Baixa fecundidade impõe desafios ao Brasil, diz historiador
Ricardo Cabral avalia que envelhecimento populacional e queda na taxa de reposição podem afetar a capacidade de sustentação do Estado
O escritor e doutor em história Ricardo Cabral afirmou, em entrevista ao podcast Mundioka, da Sputnik Brasil, que o declínio demográfico em países como o Brasil traz desafios para a qualidade de vida, a defesa e a sobrevivência do Estado.
A Índia entrou oficialmente no grupo de países com fecundidade abaixo da taxa de reposição populacional, estimada em cerca de 2,1 filhos por mulher. O país, considerado o mais populoso do planeta, passa a seguir uma tendência que já preocupa diferentes regiões, como Brasil, México e Estados Unidos, nas Américas; a maior parte da Europa; e países asiáticos como Japão, Coreia do Sul e China.
Entre os casos citados, a Coreia do Sul aparece como o cenário mais grave. Se mantiver o ritmo de queda populacional, o país poderá ter, em 40 anos, metade da população atual. Na China, a população caiu pelo quarto ano consecutivo, enquanto na Alemanha já se discute a criação de um imposto para quem não tem filhos.
Ao analisar o caso brasileiro, Cabral afirmou que a baixa taxa de reposição populacional ameaça a qualidade de vida e a própria sobrevivência do Estado.
“Com o declínio demográfico e com a população exigindo cada vez mais direitos, uma vida mais digna, e solicitando uma presença maior do Estado, não fica viável financeiramente.”
Segundo o historiador, o Brasil, que atualmente tem 213 milhões de habitantes e passa por um processo de envelhecimento populacional, teria condições de sustentar uma população de 350 milhões de pessoas, por ser um grande produtor de alimentos.
Cabral avalia, no entanto, que faltam incentivos semelhantes aos adotados por países como a Rússia, onde há estímulos para que a população jovem tenha pelo menos dois filhos, com políticas de apoio financeiro e educacional.
“Se a mulher quiser ficar em casa [cuidando dos filhos], vão pagar um salário para ela. […] Enquanto outras preferem trabalhar, ela vai receber um salário digno para isso. Então são coisas que foram pensadas na Rússia e que nós poderíamos trazer aqui para o Brasil.”

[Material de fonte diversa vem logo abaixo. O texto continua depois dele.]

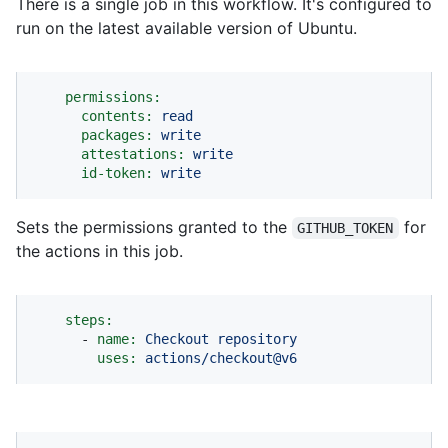
There is a single job in this workflow. It's configured to
run on the latest available version of Ubuntu.
permissions:
contents:
read
packages:
write
attestations:
write
id-token:
write
Sets the permissions granted to the
for
GITHUB_TOKEN
the actions in this job.
steps:
-
name:
Checkout
repository
uses:
actions/checkout@v6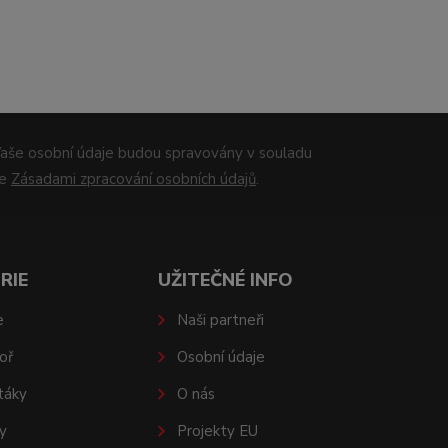
aše osobní údaje budou spravovány v souladu
se
Zásadami zpracování osobních údajů
.
RIE
UŽITEČNÉ INFO
e
Naši partneři
oř
Osobní údaje
táky
O nás
y
Projekty EU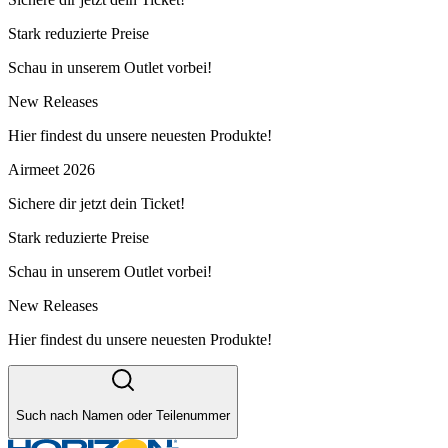
Stark reduzierte Preise
Schau in unserem Outlet vorbei!
New Releases
Hier findest du unsere neuesten Produkte!
Airmeet 2026
Sichere dir jetzt dein Ticket!
Stark reduzierte Preise
Schau in unserem Outlet vorbei!
New Releases
Hier findest du unsere neuesten Produkte!
Such nach Namen oder Teilenummer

De acordo com o entrevistado, essas medidas fazem parte de um projeto de Estado da Rússia, voltado a aumentar e manter a população do país, controlar tecnologias e avançar no índice de desenvolvimento humano (IDH). Para ele, o Brasil ainda não possui uma política de Estado direcionada a essa questão.
Cabral também afirmou que países que enfrentam declínio populacional e aumento da expectativa de vida devem passar por um processo em que a robótica terá presença crescente. Ele citou o Japão como exemplo.
“O Japão, em termos proporcionais, tem mais robôs até do que a China. Então já estão transicionando a mão de obra humana para mão de obra robótica.”
Para o historiador, a principal questão a ser enfrentada neste momento é a estabilização da taxa de reposição populacional.
“Há um descompasso entre natalidade e capacidade de sustentação. Isso teria que ser resolvido de forma não autoritária, de preferência. Mas países como Brasil, Rússia, para manter seu controle territorial, precisam aumentar a natalidade.”
Na avaliação de Cabral, uma alternativa para o Brasil retomar o crescimento populacional seria desconcentrar as grandes cidades, seguindo exemplo atribuído por ele à Rússia, com a criação de polos regionais fortes.
“É um sistema que seria interessante aqui no Brasil, você potencializar cidade média e cidade no interior. Se você for ver a riqueza, tirando o Rio [de Janeiro], São Paulo, Belo Horizonte, Porto Alegre, Recife, Salvador, a riqueza, mesmo nesses estados, a riqueza está no interior.”
Ele defendeu que o Estado crie condições para permitir a migração da população das grandes cidades para o interior, com medidas como aluguel social em um bom condomínio e segurança pública.
“Levar para o interior para dar uma condição de vida melhor, não fazer como foi feito nos anos 1960, tirar o pessoal daqui e criar favelas na periferia.”